Bearing in mind that in its naked form, CR011 did not have an effect even on cell cultures, this study can be seen as yet another validation for Seattle Genetics’ ADC technology. The response rate may appear low compared to other oncology programs, but metastatic melanoma is notorious for being resistant to most chemo drugs, which usually demonstrate even worse results. Nevertheless, I am still not a big fan of this clinical program because metastatic melanoma is characterized by the worst ever success rates and the overall market is quite limited. By default, investors should stay away from any drug candidate for metastatic melanoma , with one exception to the above rule: Synta Pharmaceuticals’ (SNTA) elesclomol.    

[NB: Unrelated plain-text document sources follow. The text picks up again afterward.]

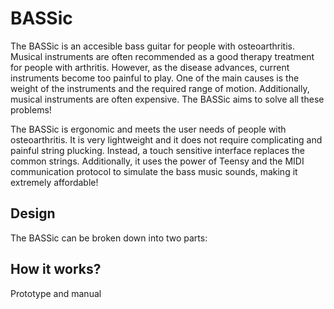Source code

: # BASSic

The BASSic is an accesible bass guitar for people with osteoarthritis. Musical instruments are often recommended as a good therapy treatment for people with arthritis. However, as the disease advances, current instruments become too painful to play. One of the main causes is the weight of the instruments and the required range of motion. Additionally, musical instruments are often expensive. The BASSic aims to solve all these problems!

The BASSic is ergonomic and meets the user needs of people with osteoarthritis. It is very lightweight and it does not require complicating and painful string plucking. Instead, a touch sensitive interface replaces the common strings. Additionally, it uses the power of Teensy and the MIDI communication protocol to simulate the bass music sounds, making it extremely affordable!

## Design

The BASSic can be broken down into two parts:

## How it works?

Prototype and manual

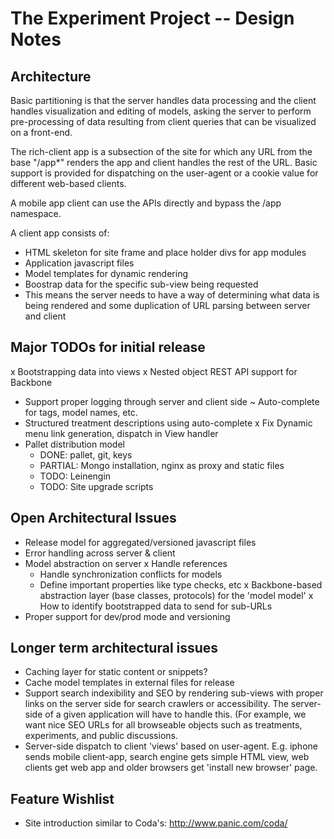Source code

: # The Experiment Project -- Design Notes

## Architecture

Basic partitioning is that the server handles data processing and the
client handles visualization and editing of models, asking the server
to perform pre-processing of data resulting from client queries that
can be visualized on a front-end.

The rich-client app is a subsection of the site for which any URL from
the base "/app*" renders the app and client handles the rest of the
URL.  Basic support is provided for dispatching on the user-agent or a
cookie value for different web-based clients.

A mobile app client can use the APIs directly and bypass the /app
namespace.

A client app consists of:
   - HTML skeleton for site frame and place holder divs for app modules
   - Application javascript files
   - Model templates for dynamic rendering
   - Boostrap data for the specific sub-view being requested
   - This means the server needs to have a way of determining what data is being rendered and some duplication of URL parsing between server and client
     
## Major TODOs for initial release

   x Bootstrapping data into views
   x Nested object REST API support for Backbone
   - Support proper logging through server and client side
   ~ Auto-complete for tags, model names, etc.
   - Structured treatment descriptions using auto-complete
   x Fix Dynamic menu link generation, dispatch in View handler
   - Pallet distribution model
       - DONE: pallet, git, keys
       - PARTIAL: Mongo installation, nginx as proxy and static files
       - TODO: Leinengin
       - TODO: Site upgrade scripts

## Open Architectural Issues

   - Release model for aggregated/versioned javascript files
   - Error handling across server & client
   - Model abstraction on server
     x Handle references
     - Handle synchronization conflicts for models
     - Define important properties like type checks, etc
   x Backbone-based abstraction layer (base classes, protocols) for the 'model model'
   x How to identify bootstrapped data to send for sub-URLs
   - Proper support for dev/prod mode and versioning

## Longer term architectural issues

   - Caching layer for static content or snippets?
   - Cache model templates in external files for release
   - Support search indexibility and SEO by rendering sub-views with
     proper links on the server side for search crawlers or
     accessibility.  The server-side of a given application will have
     to handle this.  (For example, we want nice SEO URLs for all
     browseable objects such as treatments, experiments, and public
     discussions.
   - Server-side dispatch to client 'views' based on user-agent.  E.g. iphone
     sends mobile client-app, search engine gets simple HTML view, web clients
     get web app and older browsers get 'install new browser' page.
     
## Feature Wishlist

   - Site introduction similar to Coda's: http://www.panic.com/coda/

On a more encouraging note, Curagen recently announced plans to initiate another phase II trial in metastatic breast cancer, one of the largest oncology markets. The presence of CR011-vcMMAE’s target, GPNMB, has been observed in many cases of advanced breast cancer. More interestingly, this target has been suggested to play an important role in disease progression and the development of metastases. It is also reasonable to assume that CR011-vcMMAE was found to be active against breast cancer tumors in preclinical systems before the expensive phase II trial was announced. There is still a great deal of uncertainty as to the merits of this study, as GPNMB is not a validated target for breast cancer.